You've Got a Brain, But What is It?

 

This is the beginning of Brain Awareness Week.  Let’s learn a little about this incredible organ.  I am going to publish three blogs this week highlighting what the brain is, how a child’s brain functions and what you can do to improve the brain function of your children and grandchildren.  These blogs are retooled excerpts from my book Beating the Bell Curve which is a book for parents on how to maximize your child’s learning experience. 

 

If you asked most people to describe the brain, they would probably describe the wrinkled surface called the cerebral cortex.  This is the thinking part of the brain.  The cortex is wrinkled instead of smooth to fit more surface area into a small space.  The cerebral cortex is about as thick as an orange peel and if you pressed it out flat it would be as big as an unfolded sheet of newspaper.  Your brain is the size of a large grapefruit.  It is three-quarters water.  The remainder of it is mostly fat and protein.  It is soft enough to be cut with a butter knife and is protected by the skull. 

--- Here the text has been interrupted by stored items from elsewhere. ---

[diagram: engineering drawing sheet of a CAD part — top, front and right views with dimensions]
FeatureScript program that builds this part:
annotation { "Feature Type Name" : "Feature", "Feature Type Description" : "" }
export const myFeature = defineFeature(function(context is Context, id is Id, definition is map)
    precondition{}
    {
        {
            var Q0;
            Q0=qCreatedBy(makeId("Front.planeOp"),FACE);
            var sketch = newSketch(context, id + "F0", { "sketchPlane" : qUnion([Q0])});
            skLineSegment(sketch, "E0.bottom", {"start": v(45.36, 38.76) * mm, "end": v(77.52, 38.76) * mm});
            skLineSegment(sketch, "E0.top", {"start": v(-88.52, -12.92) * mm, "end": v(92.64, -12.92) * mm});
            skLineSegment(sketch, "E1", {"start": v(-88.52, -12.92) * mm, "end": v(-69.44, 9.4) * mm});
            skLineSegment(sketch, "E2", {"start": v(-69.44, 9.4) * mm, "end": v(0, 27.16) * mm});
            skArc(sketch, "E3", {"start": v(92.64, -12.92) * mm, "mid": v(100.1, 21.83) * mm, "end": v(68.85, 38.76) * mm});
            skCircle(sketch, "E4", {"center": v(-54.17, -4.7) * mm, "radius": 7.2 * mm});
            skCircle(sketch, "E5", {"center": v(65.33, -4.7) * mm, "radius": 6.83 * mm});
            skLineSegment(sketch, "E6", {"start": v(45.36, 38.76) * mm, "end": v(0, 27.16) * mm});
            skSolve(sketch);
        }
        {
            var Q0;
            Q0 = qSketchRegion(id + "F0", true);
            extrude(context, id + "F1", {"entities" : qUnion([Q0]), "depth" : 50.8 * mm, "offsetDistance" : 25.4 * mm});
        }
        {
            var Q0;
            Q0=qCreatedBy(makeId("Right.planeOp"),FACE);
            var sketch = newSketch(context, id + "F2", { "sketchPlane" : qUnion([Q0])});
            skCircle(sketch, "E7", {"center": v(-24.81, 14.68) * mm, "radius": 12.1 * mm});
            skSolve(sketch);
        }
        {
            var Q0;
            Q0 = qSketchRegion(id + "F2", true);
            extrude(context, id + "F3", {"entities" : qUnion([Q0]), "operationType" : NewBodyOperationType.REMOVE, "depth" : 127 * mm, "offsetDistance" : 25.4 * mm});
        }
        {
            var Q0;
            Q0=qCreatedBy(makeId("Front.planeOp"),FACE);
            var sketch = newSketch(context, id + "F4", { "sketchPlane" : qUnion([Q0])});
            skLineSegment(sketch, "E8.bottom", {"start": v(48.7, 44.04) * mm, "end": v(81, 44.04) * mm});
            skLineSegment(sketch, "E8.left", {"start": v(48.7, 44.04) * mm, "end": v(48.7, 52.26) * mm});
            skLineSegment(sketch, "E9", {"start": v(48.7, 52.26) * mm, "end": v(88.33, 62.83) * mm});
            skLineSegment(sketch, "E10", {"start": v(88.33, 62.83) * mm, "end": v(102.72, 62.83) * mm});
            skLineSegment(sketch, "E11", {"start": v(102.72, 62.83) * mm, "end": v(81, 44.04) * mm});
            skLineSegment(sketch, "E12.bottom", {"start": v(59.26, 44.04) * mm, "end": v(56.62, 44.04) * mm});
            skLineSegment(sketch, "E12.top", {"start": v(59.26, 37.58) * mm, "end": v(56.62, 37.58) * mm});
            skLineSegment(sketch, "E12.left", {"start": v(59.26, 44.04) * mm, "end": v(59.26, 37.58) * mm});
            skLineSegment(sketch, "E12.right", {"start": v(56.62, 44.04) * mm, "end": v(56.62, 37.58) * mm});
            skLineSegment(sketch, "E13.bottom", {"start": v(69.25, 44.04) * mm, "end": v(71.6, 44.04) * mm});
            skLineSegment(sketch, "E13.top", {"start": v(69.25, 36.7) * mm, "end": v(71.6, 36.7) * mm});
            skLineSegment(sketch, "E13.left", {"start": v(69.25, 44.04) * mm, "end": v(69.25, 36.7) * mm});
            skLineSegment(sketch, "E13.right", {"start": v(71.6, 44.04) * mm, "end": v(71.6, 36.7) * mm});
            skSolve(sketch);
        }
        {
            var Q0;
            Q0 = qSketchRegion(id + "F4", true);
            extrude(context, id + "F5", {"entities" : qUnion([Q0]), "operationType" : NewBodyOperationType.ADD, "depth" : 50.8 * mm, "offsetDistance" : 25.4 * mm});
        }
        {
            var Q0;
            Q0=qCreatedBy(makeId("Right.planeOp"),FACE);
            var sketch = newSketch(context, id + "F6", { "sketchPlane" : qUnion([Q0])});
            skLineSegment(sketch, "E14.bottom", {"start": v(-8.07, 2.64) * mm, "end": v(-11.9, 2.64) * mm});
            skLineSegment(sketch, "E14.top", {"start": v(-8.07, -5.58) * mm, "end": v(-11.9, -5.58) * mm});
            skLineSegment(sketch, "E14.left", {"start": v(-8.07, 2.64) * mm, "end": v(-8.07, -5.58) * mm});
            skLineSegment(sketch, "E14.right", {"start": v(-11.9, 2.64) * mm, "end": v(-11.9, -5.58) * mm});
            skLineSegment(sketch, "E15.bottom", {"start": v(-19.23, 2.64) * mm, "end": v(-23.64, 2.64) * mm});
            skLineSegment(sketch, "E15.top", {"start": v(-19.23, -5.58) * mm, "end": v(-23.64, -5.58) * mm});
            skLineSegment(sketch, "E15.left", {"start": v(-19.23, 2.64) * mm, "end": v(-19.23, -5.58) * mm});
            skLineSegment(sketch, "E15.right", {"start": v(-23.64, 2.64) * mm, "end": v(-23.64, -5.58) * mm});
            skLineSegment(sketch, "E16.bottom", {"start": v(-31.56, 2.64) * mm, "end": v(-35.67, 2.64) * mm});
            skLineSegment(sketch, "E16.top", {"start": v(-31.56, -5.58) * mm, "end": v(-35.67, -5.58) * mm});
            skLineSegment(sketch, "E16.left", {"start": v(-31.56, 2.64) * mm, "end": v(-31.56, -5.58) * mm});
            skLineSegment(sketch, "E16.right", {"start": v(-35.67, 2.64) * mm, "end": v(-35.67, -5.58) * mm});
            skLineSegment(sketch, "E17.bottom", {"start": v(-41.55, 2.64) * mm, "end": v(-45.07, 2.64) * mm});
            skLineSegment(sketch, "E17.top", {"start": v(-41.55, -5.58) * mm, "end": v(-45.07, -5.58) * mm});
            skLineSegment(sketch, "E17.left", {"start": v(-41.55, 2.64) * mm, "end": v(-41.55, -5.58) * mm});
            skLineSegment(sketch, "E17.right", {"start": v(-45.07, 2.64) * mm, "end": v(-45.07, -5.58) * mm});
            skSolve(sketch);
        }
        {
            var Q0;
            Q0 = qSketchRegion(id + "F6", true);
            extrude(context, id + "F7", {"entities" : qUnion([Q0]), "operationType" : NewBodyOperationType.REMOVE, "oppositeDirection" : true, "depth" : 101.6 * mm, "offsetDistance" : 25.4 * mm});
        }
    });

Most of what you think of as “brain” is the cerebrum.  This is the thinking, knowing, learning part of the brain.  Not surprisingly, the cerebrum is much larger in proportion to the rest of the brain in human beings than in other animals.  It has an outer surface that is divided down the middle from front to back into two hemispheres.  These hemispheres are connected by bundles of tough, thick nerve fibers called the corpus callosum.  Deep inside the brain is a region called the mid-brain, or limbic system, which is generally believed to be the seat of fundamental human responses like sleep, emotion, and sexuality.  Toward the lower back part of the brain is the cerebellum (little brain).  The cerebellum works with our muscles.  It coordinates balance, movement and some types of recognition and long-term memory.  At the very base of the brain and trailing down the spinal cord is the medulla oblongata which controls the most basic of life functions: heart rate, breathing, and wakefulness.

Nearly a million miles of nerve fibers lie within this 3-pound organ.  Our eyes collect light, but the brain is where we see.  Our ears collect sound, but the brain is where we hear.   Your heart beats and your lungs breathe because of signals from the brain.  The brain is where we think, learn, judge, choose, succeed or fail. 

To understand how we learn you must understand how the brain works and coordinates the constant, complicated system of communication that allows it to function in a useful manner.  What follows is a simplification of this intricate task.  Place your hands on the sides of your head above your ears.  You are touching the part of your brain that hears, remembers, and gives meaning to words and language (the temporal lobe).  Move your hands around to the back of your head just above the, “shelf” where your skull curves inward toward the spine (the occipital lobe).  Now you are touching the part of the brain responsible for vision.  Lay your hand against your forehead.  Here (the frontal lobe) is the spot where you do the creative processes of forming judgement, problem solving and planning. Slide your hand up to the crown of your head (the parietal lobe).  Here you are processing higher language functions, like forming words, though speech itself occurs in a region called, Broca’s Area, near the front of your brain.

You are using your whole brain for a task as simple as reading a single paragraph. This halo of electronic activity is happening almost (but not quite) at the same time.  The brain is sending information back and forth across its cerebral cortex changing sight to understanding, understanding to thought, and thought to action with such speed and efficiency we are unconscious of this miracle which occurs over and over again in microseconds.

Hydrate your brain and keep the faith.